(Provided data begins)

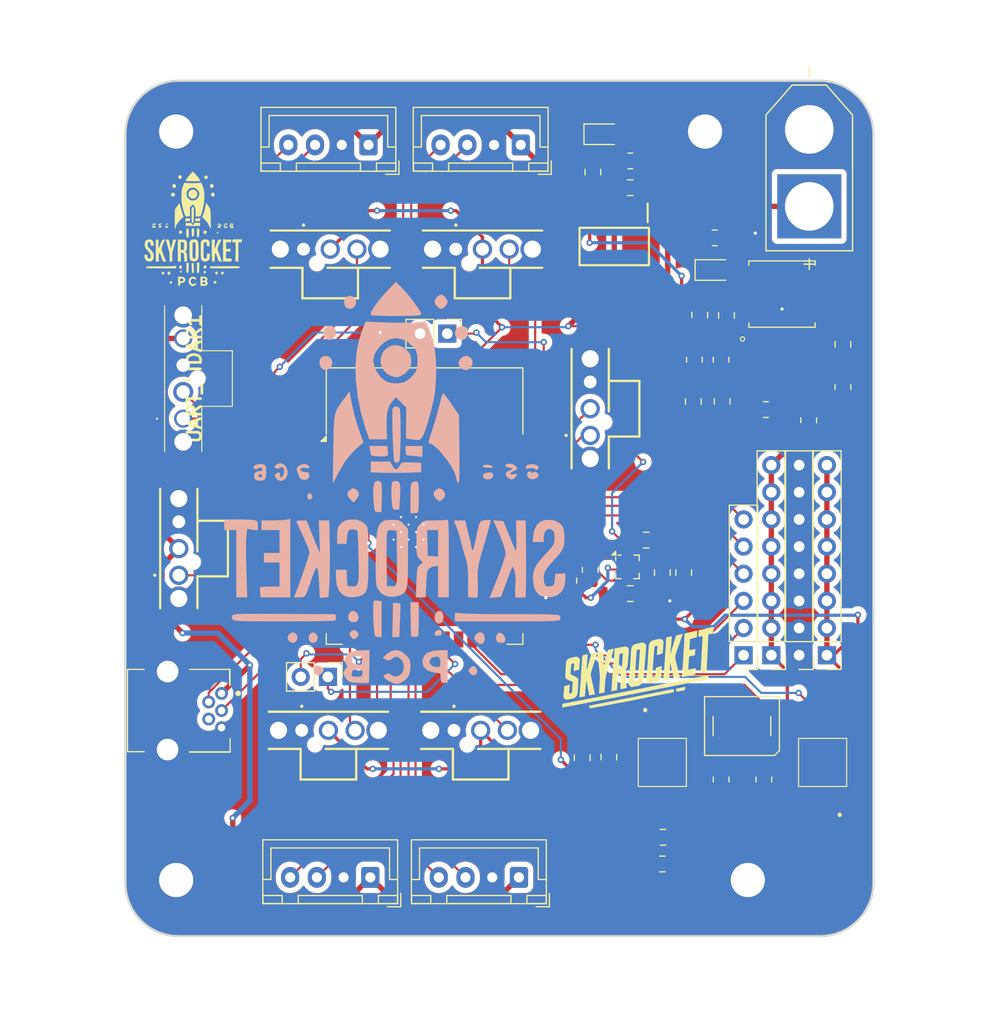
<source format=kicad_pcb>
(kicad_pcb
	(version 20240108)
	(generator "pcbnew")
	(generator_version "8.0")
	(general
		(thickness 1.6)
		(legacy_teardrops no)
	)
	(paper "A4")
	(layers
		(0 "F.Cu" signal)
		(31 "B.Cu" signal)
		(32 "B.Adhes" user "B.Adhesive")
		(33 "F.Adhes" user "F.Adhesive")
		(34 "B.Paste" user)
		(35 "F.Paste" user)
		(36 "B.SilkS" user "B.Silkscreen")
		(37 "F.SilkS" user "F.Silkscreen")
		(38 "B.Mask" user)
		(39 "F.Mask" user)
		(40 "Dwgs.User" user "User.Drawings")
		(41 "Cmts.User" user "User.Comments")
		(42 "Eco1.User" user "User.Eco1")
		(43 "Eco2.User" user "User.Eco2")
		(44 "Edge.Cuts" user)
		(45 "Margin" user)
		(46 "B.CrtYd" user "B.Courtyard")
		(47 "F.CrtYd" user "F.Courtyard")
		(48 "B.Fab" user)
		(49 "F.Fab" user)
		(50 "User.1" user)
		(51 "User.2" user)
		(52 "User.3" user)
		(53 "User.4" user)
		(54 "User.5" user)
		(55 "User.6" user)
		(56 "User.7" user)
		(57 "User.8" user)
		(58 "User.9" user)
	)
	(setup
		(pad_to_mask_clearance 0)
		(allow_soldermask_bridges_in_footprints no)
		(pcbplotparams
			(layerselection 0x00010fc_ffffffff)
			(plot_on_all_layers_selection 0x0000000_00000000)
			(disableapertmacros no)
			(usegerberextensions no)
			(usegerberattributes yes)
			(usegerberadvancedattributes yes)
			(creategerberjobfile yes)
			(dashed_line_dash_ratio 12.000000)
			(dashed_line_gap_ratio 3.000000)
			(svgprecision 4)
			(plotframeref no)
			(viasonmask no)
			(mode 1)
			(useauxorigin no)
			(hpglpennumber 1)
			(hpglpenspeed 20)
			(hpglpendiameter 15.000000)
			(pdf_front_fp_property_popups yes)
			(pdf_back_fp_property_popups yes)
			(dxfpolygonmode yes)
			(dxfimperialunits yes)
			(dxfusepcbnewfont yes)
			(psnegative no)
			(psa4output no)
			(plotreference yes)
			(plotvalue yes)
			(plotfptext yes)
			(plotinvisibletext no)
			(sketchpadsonfab no)
			(subtractmaskfromsilk no)
			(outputformat 1)
			(mirror no)
			(drillshape 0)
			(scaleselection 1)
			(outputdirectory "../gerber_skyrocket/")
		)
	)
	(net 0 "")
	(net 1 "GND")
	(net 2 "Net-(BUCK1-SW)")
	(net 3 "Net-(BUCK1-RT_SYNC)")
	(net 4 "Net-(BUCK1-FB)")
	(net 5 "unconnected-(BUCK1-PG-Pad6)")
	(net 6 "Net-(BUCK1-BOOT)")
	(net 7 "EN")
	(net 8 "+3V3")
	(net 9 "+5V")
	(net 10 "E1DIR")
	(net 11 "E1PWM")
	(net 12 "E2PWM")
	(net 13 "E2DIR")
	(net 14 "E3DIR")
	(net 15 "E3PWM")
	(net 16 "E4PWM")
	(net 17 "E4DIR")
	(net 18 "URGENCE1")
	(net 19 "D-")
	(net 20 "unconnected-(MINIUSB1-Pad4)")
	(net 21 "D+")
	(net 22 "Net-(FREE_PIN_3-Pin_2)")
	(net 23 "M1PWM")
	(net 24 "M2PWM")
	(net 25 "Net-(FREE_PIN_2-Pin_1)")
	(net 26 "M3PWM")
	(net 27 "Net-(FREE_PIN_2-Pin_2)")
	(net 28 "M4PWM")
	(net 29 "Net-(FREE_PIN_3-Pin_1)")
	(net 30 "Net-(BUCK1-EN)")
	(net 31 "unconnected-(SWITCHBOOT1-Pad1)")
	(net 32 "BOOT")
	(net 33 "Net-(R8-Pad1)")
	(net 34 "unconnected-(SWITCHEN1-Pad3)")
	(net 35 "unconnected-(SWITCHEN1-Pad2)")
	(net 36 "unconnected-(U2-IO37-Pad30)")
	(net 37 "TX1")
	(net 38 "Net-(D2-DIN)")
	(net 39 "unconnected-(D2-DOUT-Pad2)")
	(net 40 "TX2")
	(net 41 "unconnected-(U2-IO36-Pad29)")
	(net 42 "RX2")
	(net 43 "RX1")
	(net 44 "unconnected-(U2-IO35-Pad28)")
	(net 45 "Net-(LED1-A)")
	(net 46 "Net-(LED2-A)")
	(net 47 "Net-(U1-C1)")
	(net 48 "SCL")
	(net 49 "unconnected-(U1-NC-Pad11)")
	(net 50 "unconnected-(U1-DRDY-Pad7)")
	(net 51 "unconnected-(U1-NC-Pad2)")
	(net 52 "unconnected-(U1-NC-Pad12)")
	(net 53 "SDA")
	(net 54 "Net-(FREE_PIN_1-Pin_2)")
	(net 55 "Net-(FREE_PIN_1-Pin_3)")
	(net 56 "Net-(FREE_PIN_1-Pin_5)")
	(net 57 "Net-(FREE_PIN_1-Pin_1)")
	(net 58 "Net-(FREE_PIN_1-Pin_6)")
	(net 59 "Net-(FREE_PIN_1-Pin_4)")
	(net 60 "VCC")
	(footprint "LOGO" (layer "F.Cu") (at 129.6 79.3))
	(footprint "LMR38020:LMR38020" (layer "F.Cu") (at 143.3 50.9))
	(footprint "Resistor_SMD:R_0805_2012Metric_Pad1.20x1.40mm_HandSolder" (layer "F.Cu") (at 148.9 52.9 90))
	(footprint "RF_Module:ESP32-S3-WROOM-1" (layer "F.Cu") (at 109.75 64))
	(footprint "Resistor_SMD:R_0805_2012Metric_Pad1.20x1.40mm_HandSolder" (layer "F.Cu") (at 137.5 89.6 90))
	(footprint "Connector_PinHeader_2.54mm:PinHeader_1x06_P2.54mm_Vertical" (layer "F.Cu") (at 139.6 77.975 180))
	(footprint "Capacitor_SMD:C_0805_2012Metric_Pad1.18x1.45mm_HandSolder" (layer "F.Cu") (at 137.6 54.2375 -90))
	(footprint "Resistor_SMD:R_0805_2012Metric_Pad1.20x1.40mm_HandSolder" (layer "F.Cu") (at 141.7 55))
	(footprint "Inductor_SMD:L_TDK_VLS6045EX_VLS6045AF" (layer "F.Cu") (at 143.2 44.2 180))
	(footprint "Connector_PinHeader_2.54mm:PinHeader_1x08_P2.54mm_Vertical" (layer "F.Cu") (at 144.8 77.975 180))
	(footprint "LOGO" (layer "F.Cu") (at 88 37.883582))
	(footprint "Connector_PinHeader_2.54mm:PinHeader_1x02_P2.54mm_Vertical" (layer "F.Cu") (at 100.7 80 -90))
	(footprint "MountingHole:MountingHole_3.2mm_M3_Pad_TopBottom" (layer "F.Cu") (at 86.5 99))
	(footprint "Resistor_SMD:R_0805_2012Metric_Pad1.20x1.40mm_HandSolder" (layer "F.Cu") (at 136.9 38.95))
	(footprint "Resistor_SMD:R_0805_2012Metric_Pad1.20x1.40mm_HandSolder" (layer "F.Cu") (at 123.25 71 -90))
	(footprint "Connector_JST:JST_XH_B4B-XH-A_1x04_P2.50mm_Vertical" (layer "F.Cu") (at 118.58 98.75 180))
	(footprint "Library_Loader:1053111103" (layer "F.Cu") (at 125.25 57.42 90))
	(footprint "Connector_JST:JST_XH_B4B-XH-A_1x04_P2.50mm_Vertical"
		(layer "F.Cu")
		(uuid "3e447833-0743-4aa5-ba8b-510074361597")
		(at 104.5 30.25 180)
		(descr "JST XH series connector, B4B-XH-A (http://www.jst-mfg.com/product/pdf/eng/e
... [695453 chars truncated]
</source>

(Provided data ends)

**Your assignment**
Could you find every line in the records above that contains the word "Adhesive" and copy it?

**Task solution**
		(32 "B.Adhes" user "B.Adhesive")
		(33 "F.Adhes" user "F.Adhesive")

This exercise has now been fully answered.